A soft upright piano playing “Amazing Grace” drapes in warmly over the opening image of Fjord: a powder-blue-hued glacial mountain towering over the glistening Norwegian fjord around which Lisbet (Renate Reinsve) and Mihai Gheorghiu (Sebastian Stan) have resettled their seven-person family. Lisbet, a Norwegian nurse, and Mihai, a Romanian aeronautical engineer, just moved to the idyllic seaside village in Norway from Bucharest, where their devout evangelical Christian faith held a much better reputation in the conservative home country of writer-director Cristian Mungiu, who’s aimed his last two features (Graduation, R.M.N.) at the pitfalls of its uber-traditional society.
The Gheorghius don’t necessarily come across as a good hang. They spend all their free time singing worship songs and reading scripture, and insist their children do the same. The two teenage eldest of the five, chronic rule-followers Elia (Vanessa Ceban) and Emmanuel (Jonathan Ciprian Breazu), have no access to the internet, much less YouTube. When she sees an electric piano at school, Elia can’t help but play a hymn, just like her father did when he was touring the campus. Both are lightly reprimanded by the Norwegians near them. “We don’t do evangelism at school,” Mats, their neighbor, tells Elia with a smile. Even their outfits are conservative: long, unflattering grey skirts and Mennonite-esque hair tied up for Lisbet, turtlenecks and blazers for Mihai.
Their poised stance against homosexuality is abominable, their casual tendency to spank their children a reprehensible relic of generations past. Both are anachronisms in a modern global age that sees the backwards ideological strongholds as thought crimes—in Norway, actual crimes. So much so that, in the middle of the afternoon, after a teacher develops reason to believe they’ve been spanked, Child Protective Services arrive unannounced to take the children into custody while they investigate the situation. But, like anyone else, the Gheorghius deserve their liberties and a proper defense in court from the iron-fisted Norwegian powers that have gone so far left that they’ve come back around to the right—flown the country so close to the sun of liberalism that they’ve begun to burn the minorities who live there. (“They never had communism,” Mihai remarks critically.)

--------------------------------------------------

-- Problem 1 --
Reproduce the records verbatim, beginning with their first line and ending with the line that contains "Bouwmeester", and omit the pictures from your answer.

--------------------------------------------------

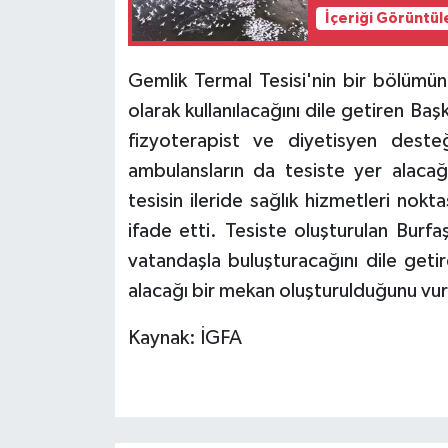
İçeriği Görüntül
Gemlik Termal Tesisi'nin bir bölümün
olarak kullanılacağını dile getiren B
fizyoterapist ve diyetisyen desteğ
ambulansların da tesiste yer alaca
tesisin ileride sağlık hizmetleri nok
ifade etti. Tesiste oluşturulan Burfaş
vatandaşla buluşturacağını dile geti
alacağı bir mekan oluşturulduğunu vur
Kaynak: İGFA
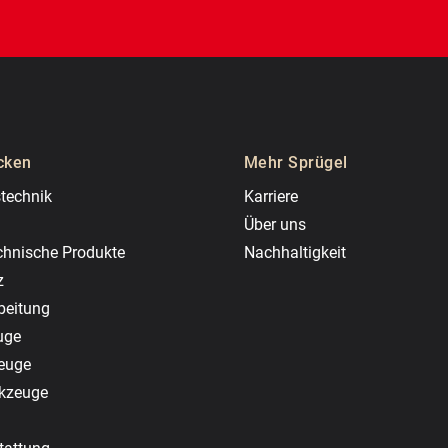
cken
Mehr Sprügel
technik
Karriere
Über uns
chnische Produkte
Nachhaltigkeit
z
beitung
uge
zeuge
rkzeuge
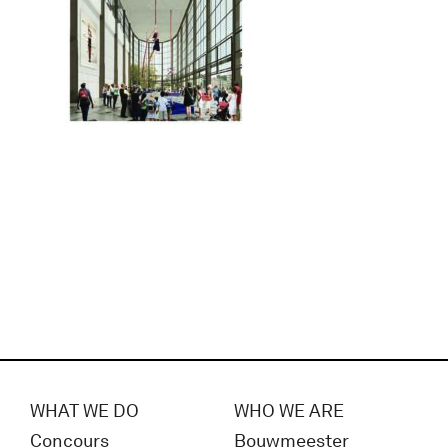
WHAT WE DO
WHO WE ARE
Concours
Bouwmeester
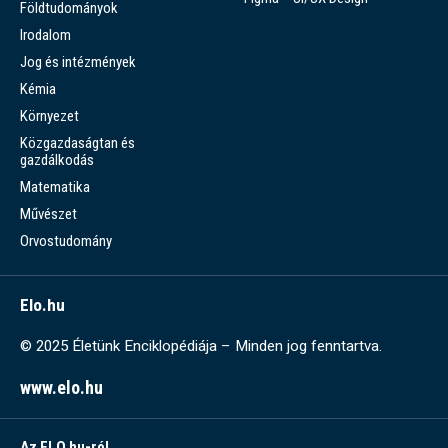
Földtudományok
Irodalom
Jog és intézmények
Kémia
Környezet
Közgazdaságtan és
gazdálkodás
Matematika
Művészet
Orvostudomány
Elo.hu
© 2025 Életünk Enciklopédiája – Minden jog fenntartva.
www.elo.hu
Az ELO.hu-ról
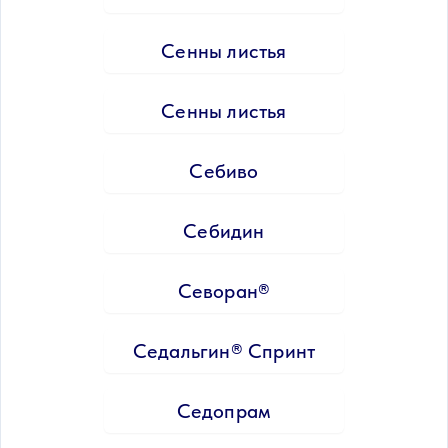
Сенны листья
Сенны листья
Себиво
Себидин
Севоран®
Седальгин® Спринт
Седопрам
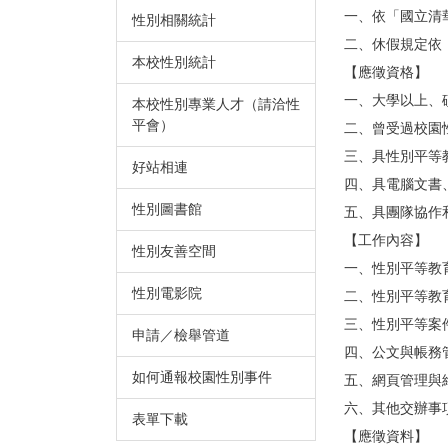
一、依「國立清華
性別相關統計
二、休假規定依
本校性別統計
【應徵資格】
一、大學以上、
本校性別專業人才（請洽性
平會）
二、曾受過校園
三、具性別平等
好站相連
四、具電腦文書
性別圖書館
五、具團隊協作
【工作內容】
性別友善空間
一、性別平等教
性別電影院
二、性別平等教
三、性別平等案
申請／檢舉管道
四、公文與帳務
如何通報校園性別事件
五、網頁管理與
六、其他交辦事
表單下載
【應徵資料】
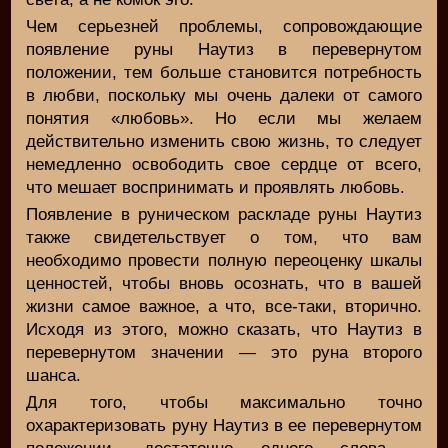
Чем серьезней проблемы, сопровождающие
появление руны Наутиз в перевернутом
положении, тем больше становится потребность
в любви, поскольку мы очень далеки от самого
понятия «любовь». Но если мы желаем
действительно изменить свою жизнь, то следует
немедленно освободить свое сердце от всего,
что мешает воспринимать и проявлять любовь.
Появление в руническом раскладе руны Наутиз
также свидетельствует о том, что вам
необходимо провести полную переоценку шкалы
ценностей, чтобы вновь осознать, что в вашей
жизни самое важное, а что, все-таки, вторично.
Исходя из этого, можно сказать, что Наутиз в
перевернутом значении — это руна второго
шанса.
Для того, чтобы максимально точно
охарактеризовать руну Наутиз в ее перевернутом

--------------------------------------------------

-- Problem 2 --
According to the film review above, what is Mihai Gheorghiu's profession?

-- Response 1 --
İçeriği Görüntül
Gemlik Termal Tesisi'nin bir bölümün
olarak kullanılacağını dile getiren B
fizyoterapist ve diyetisyen desteğ
ambulansların da tesiste yer alaca
tesisin ileride sağlık hizmetleri nok
ifade etti. Tesiste oluşturulan Burfaş
vatandaşla buluşturacağını dile geti
alacağı bir mekan oluşturulduğunu vur
Kaynak: İGFA
cken
Mehr Sprügel
technik
Karriere
Über uns
chnische Produkte
Nachhaltigkeit
z
beitung
uge
zeuge
rkzeuge
WHAT WE DO
WHO WE ARE
Concours
Bouwmeester

-- Response 2 --
He is an aeronautical engineer.